In a series of outspoken interviews since stepping down from the media regulator, Lord Grade — a veteran broadcasting executive who previously ran ITV, Channel 4 and the BBC — has defended GB News and pushed back against what he sees as an elite-driven push to limit viewpoint diversity in British media.

Grade said he is now “free of the shackles” and can speak openly.

He argued that GB News covers issues such as immigration and Brexit with a weighting that mainstream outlets, particularly the BBC, have historically underplayed.

“A large swathe of the voting population… have no voice on the BBC,” he said, adding that the channel “speaks to the agenda of the majority”.

Grade explicitly linked opposition to GB News with an ideological impulse to curtail expression: “They just don’t like the idea that there’s any voice or any agenda… different from the kind of liberal, Islington consensus.”

He maintained that the same impartiality rules apply to GB News as to the BBC, Sky and ITN, and that differing editorial choices are not inherently wrong.

Grade told The Guardian that a long-term failure to give “the white majority a voice in the debate” would damage social integration in Britain.

“The fact is, what people don’t like is the fact that there is a television station giving voice to a strong body of opinion in this country which has been ignored for years,” he said.

“They just don’t like the idea that there’s any voice or any agenda, news agenda, which is different from the kind of liberal, Islington consensus.”

The remarks have drawn sharp criticism from former Ofcom insiders and academics.

Chris Banatvala, Ofcom’s founding director of standards, accused Grade of misunderstanding the broadcasting code’s due impartiality requirements, arguing that a single sentence in a script is rarely sufficient to balance controversial topics.

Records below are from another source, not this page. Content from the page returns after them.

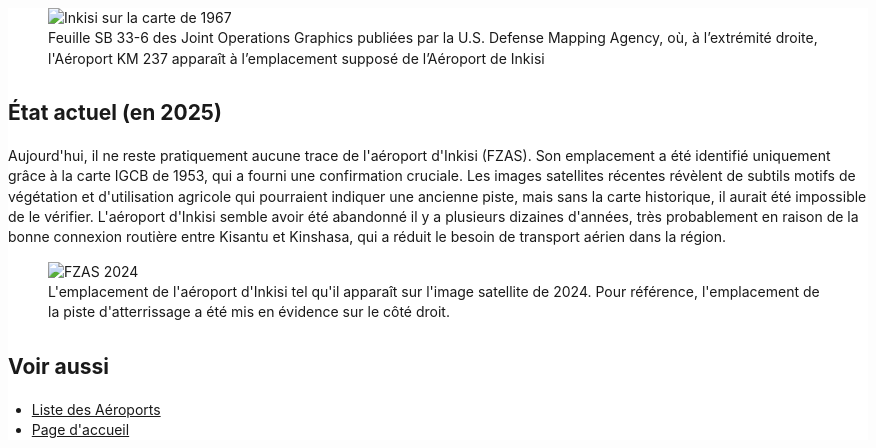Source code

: <div class="image-left">
    <figure>
        <img src="/congo-airfields/airports/inkisifzas/1967.png" alt="Inkisi sur la carte de 1967" width="70%">
        <figcaption>Feuille SB 33-6 des Joint Operations Graphics publiées par la U.S. Defense Mapping Agency, où, à l’extrémité droite, l'Aéroport KM 237 apparaît à l’emplacement supposé de l’Aéroport de Inkisi</figcaption>
    </figure>
</div>

## État actuel (en 2025)  

Aujourd'hui, il ne reste pratiquement aucune trace de l'aéroport d'Inkisi (FZAS). Son emplacement a été identifié uniquement grâce à la carte IGCB de 1953, qui a fourni une confirmation cruciale. Les images satellites récentes révèlent de subtils motifs de végétation et d'utilisation agricole qui pourraient indiquer une ancienne piste, mais sans la carte historique, il aurait été impossible de le vérifier. L'aéroport d'Inkisi semble avoir été abandonné il y a plusieurs dizaines d'années, très probablement en raison de la bonne connexion routière entre Kisantu et Kinshasa, qui a réduit le besoin de transport aérien dans la région.

<div class="image-left">
    <figure>
        <img src="/congo-airfields/airports/inkisifzas/FZAS_2024.png" alt="FZAS 2024" width="100%">
        <figcaption>L'emplacement de l'aéroport d'Inkisi tel qu'il apparaît sur l'image satellite de 2024. Pour référence, l'emplacement de la piste d'atterrissage a été mis en évidence sur le côté droit.</figcaption>
    </figure>
</div>

## Voir aussi

- [Liste des Aéroports](../../list_fr.md)  
- [Page d'accueil](../../index_fr.md)  
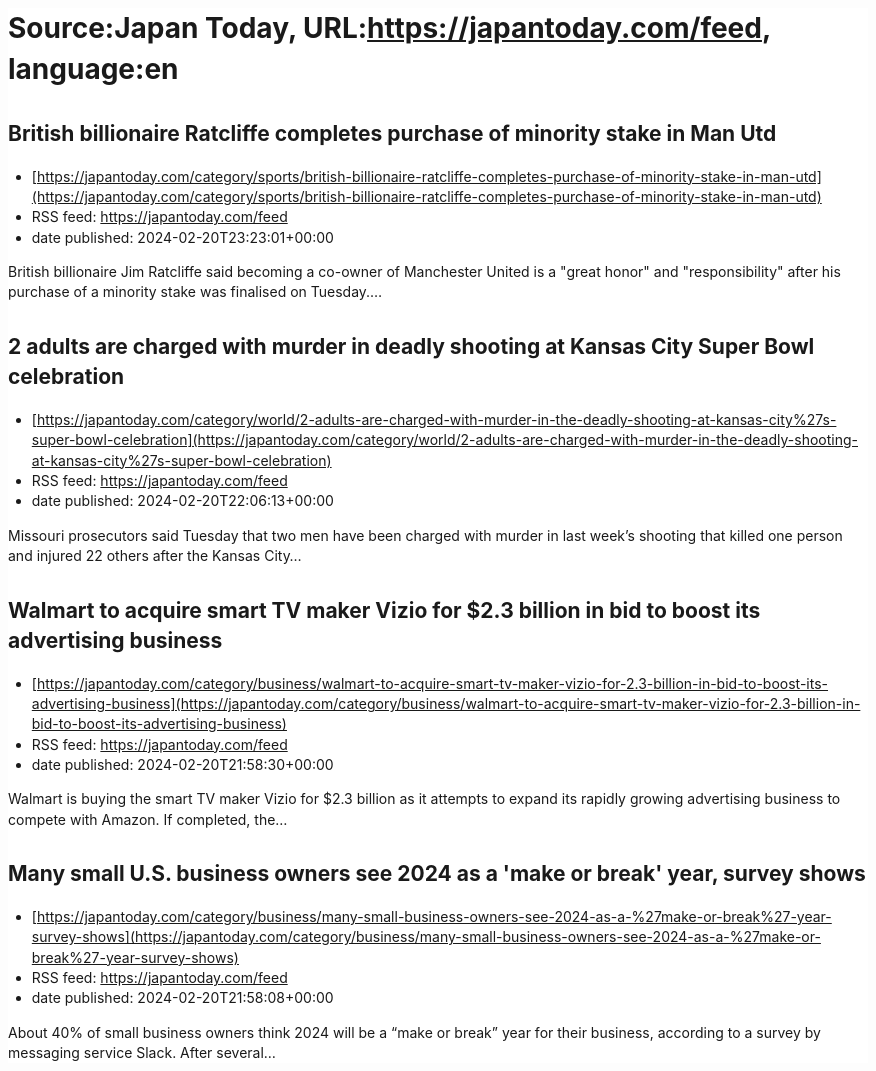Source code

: # Source:Japan Today, URL:https://japantoday.com/feed, language:en

## British billionaire Ratcliffe completes purchase of minority stake in Man Utd
 - [https://japantoday.com/category/sports/british-billionaire-ratcliffe-completes-purchase-of-minority-stake-in-man-utd](https://japantoday.com/category/sports/british-billionaire-ratcliffe-completes-purchase-of-minority-stake-in-man-utd)
 - RSS feed: https://japantoday.com/feed
 - date published: 2024-02-20T23:23:01+00:00

British billionaire Jim Ratcliffe said becoming a co-owner of Manchester United is a &quot;great honor&quot; and &quot;responsibility&quot; after his purchase of a minority stake was finalised on Tuesday.…

## 2 adults are charged with murder in deadly shooting at Kansas City Super Bowl celebration
 - [https://japantoday.com/category/world/2-adults-are-charged-with-murder-in-the-deadly-shooting-at-kansas-city%27s-super-bowl-celebration](https://japantoday.com/category/world/2-adults-are-charged-with-murder-in-the-deadly-shooting-at-kansas-city%27s-super-bowl-celebration)
 - RSS feed: https://japantoday.com/feed
 - date published: 2024-02-20T22:06:13+00:00

Missouri prosecutors said Tuesday that two men have been charged with murder in last week’s shooting that killed one person and injured 22 others after the Kansas City…

## Walmart to acquire smart TV maker Vizio for $2.3 billion in bid to boost its advertising business
 - [https://japantoday.com/category/business/walmart-to-acquire-smart-tv-maker-vizio-for-2.3-billion-in-bid-to-boost-its-advertising-business](https://japantoday.com/category/business/walmart-to-acquire-smart-tv-maker-vizio-for-2.3-billion-in-bid-to-boost-its-advertising-business)
 - RSS feed: https://japantoday.com/feed
 - date published: 2024-02-20T21:58:30+00:00

Walmart is buying the smart TV maker Vizio for $2.3 billion as it attempts to expand its rapidly growing advertising business to compete with Amazon.
If completed, the…

## Many small U.S. business owners see 2024 as a 'make or break' year, survey shows
 - [https://japantoday.com/category/business/many-small-business-owners-see-2024-as-a-%27make-or-break%27-year-survey-shows](https://japantoday.com/category/business/many-small-business-owners-see-2024-as-a-%27make-or-break%27-year-survey-shows)
 - RSS feed: https://japantoday.com/feed
 - date published: 2024-02-20T21:58:08+00:00

About 40% of small business owners think 2024 will be a “make or break” year for their business, according to a survey by messaging service Slack.
After several…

Professor Steven Barnett of the University of Westminster said Grade appeared to have “rewritten the law on impartiality”.

Others have raised concerns that Ofcom under Grade’s tenure was insufficiently robust in enforcing rules against GB News, particularly over interviews such as the one with Donald Trump.

Ofcom itself has distanced itself from Grade’s personal comments, stressing that it applies rules “fairly and equally” to all broadcasters and has taken action against GB News where breaches were found.

GB News described itself as Britain’s number one news channel, serving the public rather than the “media establishment elite”.

The debate comes amid ongoing tensions over broadcasting impartiality rules, the role of partisan-leaning channels, and wider arguments about free speech in the UK.

Grade, who retook the Conservative whip in the House of Lords after leaving Ofcom, has long been associated with resistance to what he once called the “woke brigade”.